To a solution of 14.7 g of the preceding alcohol in 250 ml of benzene was added 20 g of anhydrous calcium chloride powder and the suspension was saturated with anhydrous hydrogen chloride at 20 ^° C for 4 h. The calcium chloride was filtered off, washed with benzene and the filtrate evaporated under reduced pressure. The residue crystallized upon addition of hexane: 13.9 g (88%) of the desired 2,1-10-dichloro-6-methoxy-10,11-dihydro-dibenz (bf) thiepine melting at 83-85 ° C. Crystallization from a mixture of benzene and petroleum ether gave the pure product with mp 85-87 ° C.
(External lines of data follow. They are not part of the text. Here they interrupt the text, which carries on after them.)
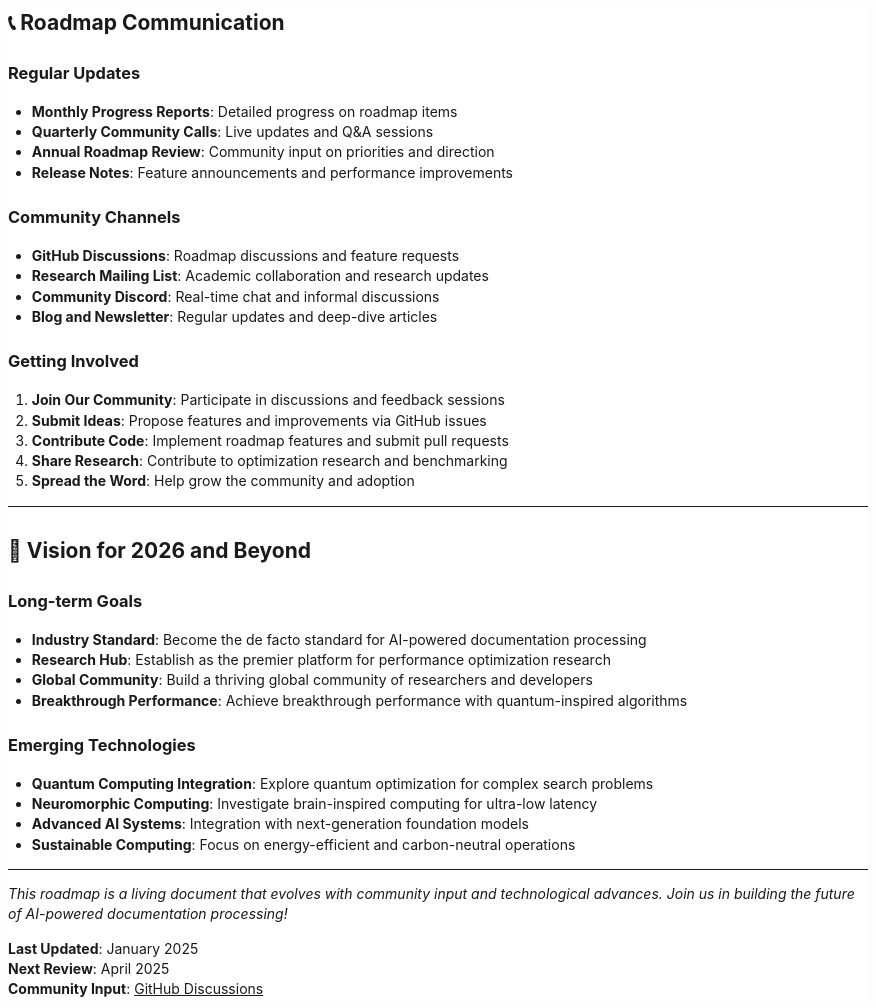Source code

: ## 📞 Roadmap Communication

### Regular Updates
- **Monthly Progress Reports**: Detailed progress on roadmap items
- **Quarterly Community Calls**: Live updates and Q&A sessions
- **Annual Roadmap Review**: Community input on priorities and direction
- **Release Notes**: Feature announcements and performance improvements

### Community Channels
- **GitHub Discussions**: Roadmap discussions and feature requests
- **Research Mailing List**: Academic collaboration and research updates
- **Community Discord**: Real-time chat and informal discussions
- **Blog and Newsletter**: Regular updates and deep-dive articles

### Getting Involved
1. **Join Our Community**: Participate in discussions and feedback sessions
2. **Submit Ideas**: Propose features and improvements via GitHub issues
3. **Contribute Code**: Implement roadmap features and submit pull requests
4. **Share Research**: Contribute to optimization research and benchmarking
5. **Spread the Word**: Help grow the community and adoption

---

## 🌟 Vision for 2026 and Beyond

### Long-term Goals
- **Industry Standard**: Become the de facto standard for AI-powered documentation processing
- **Research Hub**: Establish as the premier platform for performance optimization research
- **Global Community**: Build a thriving global community of researchers and developers
- **Breakthrough Performance**: Achieve breakthrough performance with quantum-inspired algorithms

### Emerging Technologies
- **Quantum Computing Integration**: Explore quantum optimization for complex search problems
- **Neuromorphic Computing**: Investigate brain-inspired computing for ultra-low latency
- **Advanced AI Systems**: Integration with next-generation foundation models
- **Sustainable Computing**: Focus on energy-efficient and carbon-neutral operations

---

*This roadmap is a living document that evolves with community input and technological advances. Join us in building the future of AI-powered documentation processing!*

**Last Updated**: January 2025  
**Next Review**: April 2025  
**Community Input**: [GitHub Discussions](https://github.com/BjornMelin/ai-docs-vector-db-hybrid-scraper/discussions)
2. 2-Chloro-6-hydroxy-10- [4- (2-hydroxyethyl) piperazino] -10,11-dihydrodibenzo (b, f) thiepine (I,

R = H).

To a stirred solution of 3.1 g of 2-chloro-6-methoxy-10- [4- (2-hydroxyethyl) piperazino] -10,11-dihydrodibenzo (b, f) thiepine (Example 1) in 50 ml of chlorobenzene is added dropwise at 15 ml. ^A solution of 5.76 g of boron tribromide in 30 ml of chlorobenzene was added over 15 minutes. The mixture was stirred at room temperature for 7 h and allowed to stand overnight. It is decomposed by the addition of a solution of 1.5 g of methanesulfonic acid in 30 ml of water, the mixture is stirred and cooled for 5 minutes and the precipitated solid is filtered off with suction, controlled on the aqueous phase of the filtrate, basified with 10% sodium hydroxide solution. 8.0), 80 ml of ethanol are added and the solution is refluxed for 5.5 hours. The ethanol is distilled off, the residue is diluted with 60 ml of water and the mixture is neutralized with 2.0 ml of acetic acid. 0.45 g (15%) of the crude desired base is obtained, which is filtered off with suction and washed with a little water. It is then extracted with a boiling mixture of 15 ml of ethanol and 2 ml of water and the insoluble fraction is repeatedly crystallized from a mixture of ethanol and benzene. Thus a pure product is obtained which melts at 197.5-200 ° C.

Claims (3)

SUBJECT OF THE INVENTION Process for the preparation of novel 2-chloro-10-piperazino-10,11-dihydrodibenzene (b, f) thiepine derivatives having an oxygen function at the 6-position of the general formula I 213 292 wherein R represents a hydrogen atom or a methyl group, and their salts with both inorganic and organic acids, characterized in that 2,10-dichloro-6-methoxy-10, H-dihydrodibenzo (b, f) thiepine of the formula II (II) undergoes a substitution reaction with 1- (2-hydroxyethyl) piperazine, obtained by 2-chloro-6-methoxy-10- [4- (2-hydroxyethyl) piperazino] -10,11-dihydrodibenzo (b, phthiepine optionally); demethylated and the base of the formula I obtained is converted into a salt by neutralization with inorganic or organic acids. 2. A process according to claim 1 wherein R = CHg, wherein the substitution reaction of the compound of formula II with 1- (2-hydroxyethyl) piperazine is carried out with a 100-300% excess of this amine in boiling chloroform. . 3. The process of claim 1 wherein R = H, wherein the demethylation of 2-chloro-6-methexy-10- [4- (2-hydroxyethyl) piperazino] -10,11-dihydrodibenzo (b) f) tbiepine is carried out with boron tribromide in chlorobenzene at room temperature, the undefined primary product is subjected to hydrolysis with a boiling soda-alcoholic dilute sodium hydroxide solution and the product is isolated on the basis of its amphoteric character.